Um das Thema KI und ihren Einfluss auf die Kunst drehte sich ohnehin viel. In einer Ausstellung und in Vorträgen besprachen Wissenschaftlerinnen, Künstler und Start-ups beim „Sonar+D“, eine das Festival begleitende Konferenz, wie Auflegen mit Virtual Reality funktioniert, wie hoch der CO₂-Ausstoß ist, wenn man Fotos verschickt, oder was die technologische Entwicklung und der Fokus auf audiovisuelle Kommunikation mit den menschlichen Sinnen macht (sie vernachlässigt zum Beispiel den Geruchssinn).

Alles dreht sich um KI

Neben der rein elektronischen Musik spielt seit einigen Jahren aber auch Hip-Hop eine Rolle beim Sonar. Dieses Jahr standen unter anderen die britischen Rapperinnen Little Simz und Shygirl auf der Bühne. Überhaupt wurde beim Line-up auf Diversität geachtet: Neben üblichen männlichen Größen (wie Techno-Elderly Richy Hawtin) spielten Pop-Visionärin Fever Ray, die koreanisch-berlinische DJ Peggy Gou oder die türkisch-stämmige, ebenfalls Berlin-based DJ Nene H. Dass Techno weiblicher geworden ist, sei eine der wesentlichen Entwicklungen der letzten Jahre, sagt Festival-Gründer Enric Palau.

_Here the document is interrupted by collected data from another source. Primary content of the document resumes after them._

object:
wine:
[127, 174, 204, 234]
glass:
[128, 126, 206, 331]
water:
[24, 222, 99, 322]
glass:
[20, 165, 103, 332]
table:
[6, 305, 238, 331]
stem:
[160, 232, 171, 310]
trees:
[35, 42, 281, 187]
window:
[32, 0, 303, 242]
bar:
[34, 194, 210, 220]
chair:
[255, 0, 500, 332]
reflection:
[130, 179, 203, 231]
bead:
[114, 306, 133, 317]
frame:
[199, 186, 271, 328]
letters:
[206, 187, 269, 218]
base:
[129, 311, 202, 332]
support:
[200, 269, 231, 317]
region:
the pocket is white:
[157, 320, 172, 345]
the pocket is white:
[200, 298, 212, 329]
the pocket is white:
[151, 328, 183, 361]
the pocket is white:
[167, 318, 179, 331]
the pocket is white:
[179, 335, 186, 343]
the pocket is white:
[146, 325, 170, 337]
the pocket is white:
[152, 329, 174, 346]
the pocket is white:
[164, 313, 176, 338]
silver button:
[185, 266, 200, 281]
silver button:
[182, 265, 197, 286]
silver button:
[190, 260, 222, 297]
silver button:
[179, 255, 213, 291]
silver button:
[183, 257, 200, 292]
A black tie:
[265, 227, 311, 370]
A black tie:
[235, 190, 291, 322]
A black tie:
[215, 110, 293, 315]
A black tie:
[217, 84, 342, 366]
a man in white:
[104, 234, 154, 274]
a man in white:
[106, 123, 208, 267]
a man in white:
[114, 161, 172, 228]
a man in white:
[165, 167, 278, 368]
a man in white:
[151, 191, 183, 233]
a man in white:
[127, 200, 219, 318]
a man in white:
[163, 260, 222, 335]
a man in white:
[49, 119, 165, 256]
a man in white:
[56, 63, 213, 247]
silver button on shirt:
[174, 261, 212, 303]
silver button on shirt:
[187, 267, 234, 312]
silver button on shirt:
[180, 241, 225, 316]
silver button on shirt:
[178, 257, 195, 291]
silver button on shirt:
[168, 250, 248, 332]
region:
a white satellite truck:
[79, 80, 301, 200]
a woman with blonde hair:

Und wie sieht das Sonar in weiteren 30 Jahren aus? Daran, dass die Künstliche Intelligenz den Menschen auf der Bühne ganz ersetzt, nur noch ein Hologramm mit algorithmisch erzeugter Musik die Menge anheizen wird, glaubt Palau nicht. „Aber ich bin gespannt, welche neuen Möglichkeiten diese Technologie den Künstlern eröffnet“, sagt er. Eines weiß er genau: Musik und Konzerte werden weiterhin eine wichtige Rolle spielen.